Cyberspace Sensory Phenomena
Transition to and from cyberspace may be attended by a wide variety of sensory experiences. These can occur in any modality, individually or combined, and range from the vague and barely perceptible to vivid hallucinations.
Sights Among the more commonly reported, and more thoroughly researched, sensory features of jacking in are phosphenes which can manifest as seemingly random speckles, lines or geometrical patterns, including form constants, or as figurative (representational) images. They may be monochromatic or richly colored, still or moving, flat or three-dimensional (offering an impression of perspective). Imagery representing movement through tunnels of light is also reported. Individual images are typically fleeting and given to very rapid changes. They are said to differ from cyberspace proper in that jack-in imagery is usually static and lacking in interactive content, although others understand the state rather as a gradual transition from reality to fragmentary cyberspace, i.e., from simple Eigenlicht to whole imagined scenes. Descriptions of exceptionally vivid and elaborate cyber visuals can be found in the work of Marie-Jean-Léon, Marquis d'Hervey de Saint Denys.
Sounds Jacking-in hallucinations are often auditory or have an auditory component. Like the visuals, jack-in sounds vary in intensity from faint impressions to loud noises, such as crashes and bangs (exploding head syndrome). People may imagine their own name called or a buzzer ringing. Snatches of synthetic speech are common. While typically nonsensical and fragmented, these speech events can occasionally strike the individual as apt comments on — or summations of — their thoughts at the time.
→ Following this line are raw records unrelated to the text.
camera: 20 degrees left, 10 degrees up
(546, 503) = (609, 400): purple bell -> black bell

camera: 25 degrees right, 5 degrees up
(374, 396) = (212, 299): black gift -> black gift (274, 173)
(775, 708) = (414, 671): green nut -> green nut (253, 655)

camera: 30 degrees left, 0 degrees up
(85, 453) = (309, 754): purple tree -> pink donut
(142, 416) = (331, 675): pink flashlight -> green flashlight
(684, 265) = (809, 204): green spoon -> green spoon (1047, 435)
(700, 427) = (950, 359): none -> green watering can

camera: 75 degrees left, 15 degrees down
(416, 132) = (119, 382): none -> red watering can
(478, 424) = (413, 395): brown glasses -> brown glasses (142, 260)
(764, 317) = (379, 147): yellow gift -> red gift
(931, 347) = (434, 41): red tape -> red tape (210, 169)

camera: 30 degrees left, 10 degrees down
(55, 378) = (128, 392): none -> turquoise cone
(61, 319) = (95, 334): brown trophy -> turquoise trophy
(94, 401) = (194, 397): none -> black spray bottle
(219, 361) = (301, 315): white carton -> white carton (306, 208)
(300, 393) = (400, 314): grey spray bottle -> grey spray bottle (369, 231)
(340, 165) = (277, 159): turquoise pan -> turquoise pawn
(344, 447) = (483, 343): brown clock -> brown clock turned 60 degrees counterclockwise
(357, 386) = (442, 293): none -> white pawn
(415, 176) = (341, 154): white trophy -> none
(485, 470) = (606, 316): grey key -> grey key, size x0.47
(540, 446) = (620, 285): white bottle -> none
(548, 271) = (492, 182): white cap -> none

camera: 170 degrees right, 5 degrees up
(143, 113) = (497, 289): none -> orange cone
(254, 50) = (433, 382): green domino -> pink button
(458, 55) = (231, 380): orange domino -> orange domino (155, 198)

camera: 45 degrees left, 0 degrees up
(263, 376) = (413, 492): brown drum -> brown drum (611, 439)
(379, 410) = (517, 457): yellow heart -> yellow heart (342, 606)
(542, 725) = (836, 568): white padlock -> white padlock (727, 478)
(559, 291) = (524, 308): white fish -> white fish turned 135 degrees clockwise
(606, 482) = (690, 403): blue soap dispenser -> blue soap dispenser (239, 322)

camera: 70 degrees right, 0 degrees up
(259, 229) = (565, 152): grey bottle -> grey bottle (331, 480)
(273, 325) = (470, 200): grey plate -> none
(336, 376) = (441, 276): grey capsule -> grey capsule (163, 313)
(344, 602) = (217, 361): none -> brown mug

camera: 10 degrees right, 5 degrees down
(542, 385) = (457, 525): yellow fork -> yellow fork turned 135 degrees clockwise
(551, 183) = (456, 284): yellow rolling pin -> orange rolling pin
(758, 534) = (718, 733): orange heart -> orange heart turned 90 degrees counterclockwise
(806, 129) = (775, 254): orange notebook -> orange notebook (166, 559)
They often contain word play, neologisms and made-up names. Jacking-in speech phenomena may manifest as the subject's own "inner voice", or as the voices of others: familiar people or strangers. More rarely, poetry or music is heard.
Cyberdeck paralysis Humming, roaring, hissing, rushing, zapping, and buzzing noises are frequent in conjunction with cyberdeck paralysis. This happens when the REM atonia sets in sooner than usual, before the person is fully jacked in, or persists longer than usual, after the person has (in other respects) fully being logged out. Cyberdeck paralysis is reportedly very frequent among narcoleptics. It occurs frequently in about 6% of the rest of the population, and occurs occasionally in 60%. In surveys from Canada, China, England, Neo-Japan and Nigeria, 20 to 60% of individuals reported having experienced cyberdeck paralysis at least once in their lifetime. The paralysis itself is frequently accompanied by additional phenomena. Typical examples include a feeling of being crushed or suffocated, electric "tingles" or "vibrations", imagined speech and other noises, the imagined presence of a visible or invisible entity, and sometimes intense emotion: fear or euphoria and orgasmic feelings. Cyberdeck paralysis has been proposed as an explanation for at least some alien abduction experiences, the Oight Hag and shadow people hauntings.
Other sensations Gustatory, olfactory and thermal sensations in cyberspace have all been reported, as well as tactile sensations (including those kinds classed as paresthesia or formication). Sometimes there is synesthesia; many people report seeing a flash of light or some other visual image in response to a real sound. Proprioceptive effects may be noticed, with numbness and changes in perceived body size and proportions, feelings of floating or bobbing, and out-of-avatar experiences.